7. Perrengues e Resenhas: O Atraso no WO, a Mentira do Zoio e o Idiota do TikTok

Todo time de várzea tem seus perrengues, e o Penharol não é exceção. O presidente Raí relembra o caso do WO (Walkover) na fase de grupos, onde o time chegou atrasado por culpa da administração do campo (vestiário não foi liberado), mas a confusão foi tamanha que a classificação veio com um gostinho de superação. Ele também confidencia que, na segunda rodada, olhou para o vestiário e viu apenas três jogadores, entrando em desespero e pedindo Uber e carros emprestados para buscar os atletas (um abraço especial para o Luan, que faz essas correrias).

Na parte das resenhas, o time é um show à parte. Benê cita o jogador Gui Cachaça (sim, esse é o apelido) como uma figura impagável que faz todo mundo rir, mesmo nos momentos sérios. Outro personagem é o Zoio, descrito por todos como um "mentiroso contumaz" — suas histórias são tão absurdas que beirariam o surreal. Além deles, o time conta com um influencer digital conhecido como "Idiota" (Idiota Corinthiano), famoso no TikTok por suas esquetes. A diversão é garantida nos vestiários, muitas vezes atrasando o início dos jogos. E há ainda a história surreal de uma viagem ao Uruguai para uma final de Libertadores da América, onde o time foi de carona em um jato emprestado, com direito a quase perder o computador de transmissão na imigração. É ou não é um time que tem histórias para contar?

8. O Futuro e o Convite: Bicampeonato, Reforços e Novos Talentos na Bateria

Olhando para a temporada de 2025 (e vislumbrando 2026), o Penharol não quer parar por aí. O presidente Raí já avisou aos jogadores do elenco passado que segurem as propostas de outros times, pois a diretoria se reunirá em breve para montar um elenco ainda mais forte em busca do bicampeonato da regional. A conquista do título trouxe uma visibilidade enorme para o clube na região da Sapopemba, e agora muitos jogadores procuram o Penharol para fazer parte do projeto.

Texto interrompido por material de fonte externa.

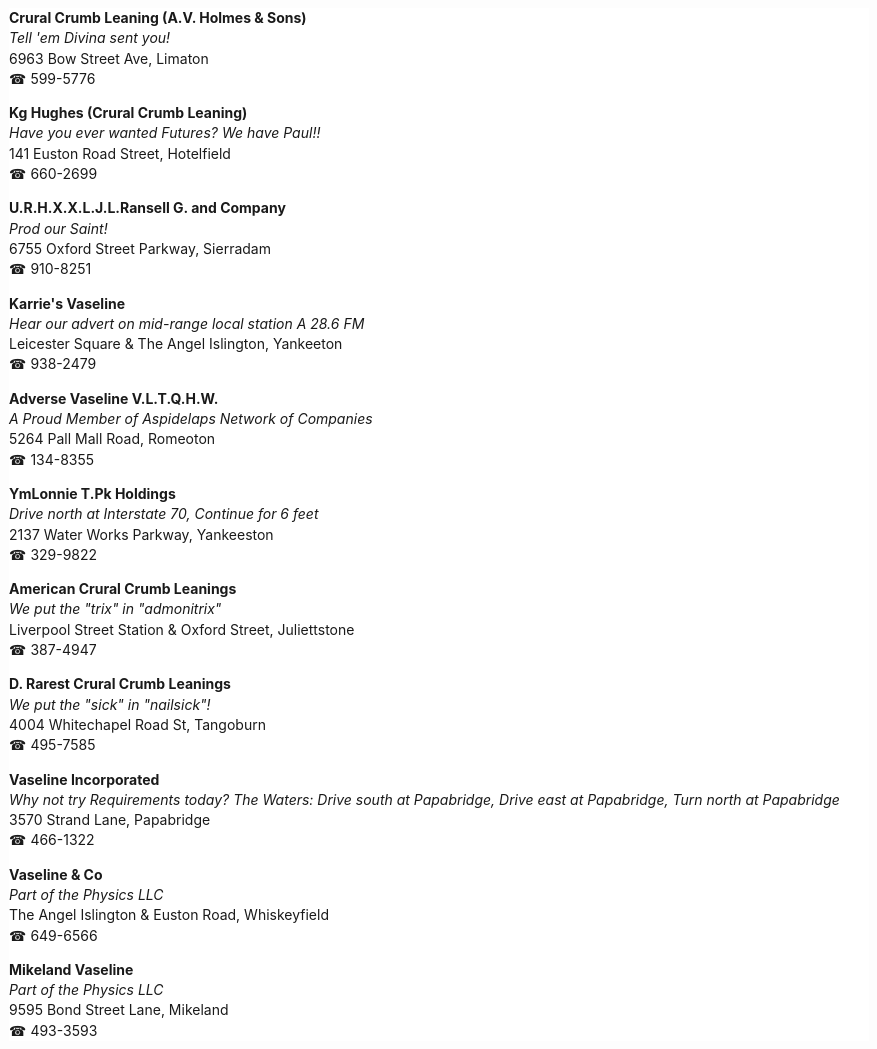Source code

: **Crural Crumb Leaning (A.V. Holmes & Sons)**  
_Tell 'em Divina sent you!_  
6963 Bow Street Ave, Limaton  
☎ 599-5776

**Kg Hughes (Crural Crumb Leaning)**  
_Have you ever wanted Futures? We have Paul!!_  
141 Euston Road Street, Hotelfield  
☎ 660-2699

**U.R.H.X.X.L.J.L.Ransell G. and Company**  
_Prod our Saint!_  
6755 Oxford Street Parkway, Sierradam  
☎ 910-8251

**Karrie's Vaseline**  
_Hear our advert on mid-range local station A 28.6 FM_  
Leicester Square & The Angel Islington, Yankeeton  
☎ 938-2479

**Adverse Vaseline V.L.T.Q.H.W.**  
_A Proud Member of Aspidelaps Network of Companies_  
5264 Pall Mall Road, Romeoton  
☎ 134-8355

**YmLonnie T.Pk Holdings**  
_Drive north at Interstate 70, Continue for 6 feet_  
2137 Water Works Parkway, Yankeeston  
☎ 329-9822

**American Crural Crumb Leanings**  
_We put the "trix" in "admonitrix"_  
Liverpool Street Station & Oxford Street, Juliettstone  
☎ 387-4947

**D. Rarest Crural Crumb Leanings**  
_We put the "sick" in "nailsick"!_  
4004 Whitechapel Road St, Tangoburn  
☎ 495-7585

**Vaseline Incorporated**  
_Why not try Requirements today? 
The Waters: Drive south at Papabridge, Drive east at Papabridge, Turn north at Papabridge_  
3570 Strand Lane, Papabridge  
☎ 466-1322

**Vaseline & Co**  
_Part of the Physics LLC_  
The Angel Islington & Euston Road, Whiskeyfield  
☎ 649-6566

**Mikeland Vaseline**  
_Part of the Physics LLC_  
9595 Bond Street Lane, Mikeland  
☎ 493-3593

O convite final é para a torcida e para novos talentos: as portas estão abertas. Quem quiser "deixar o currículo na bateria" é bem-vindo para reforçar a fanfarra, que precisa de músicos para evitar que a "banda do Chaves" volte a assombrar nas finais. As redes sociais do clube são @penhaol_sapopema FC para o time e @sapemba para a torcida Barra Sapopemba. A mensagem final é de Raí: "Devagar, devagarinho, nós chega lá". Com o coração, a resenha e a garra, o Penharol promete continuar sendo um time chato e encrenqueiro — mas, acima de tudo, um time vencedor.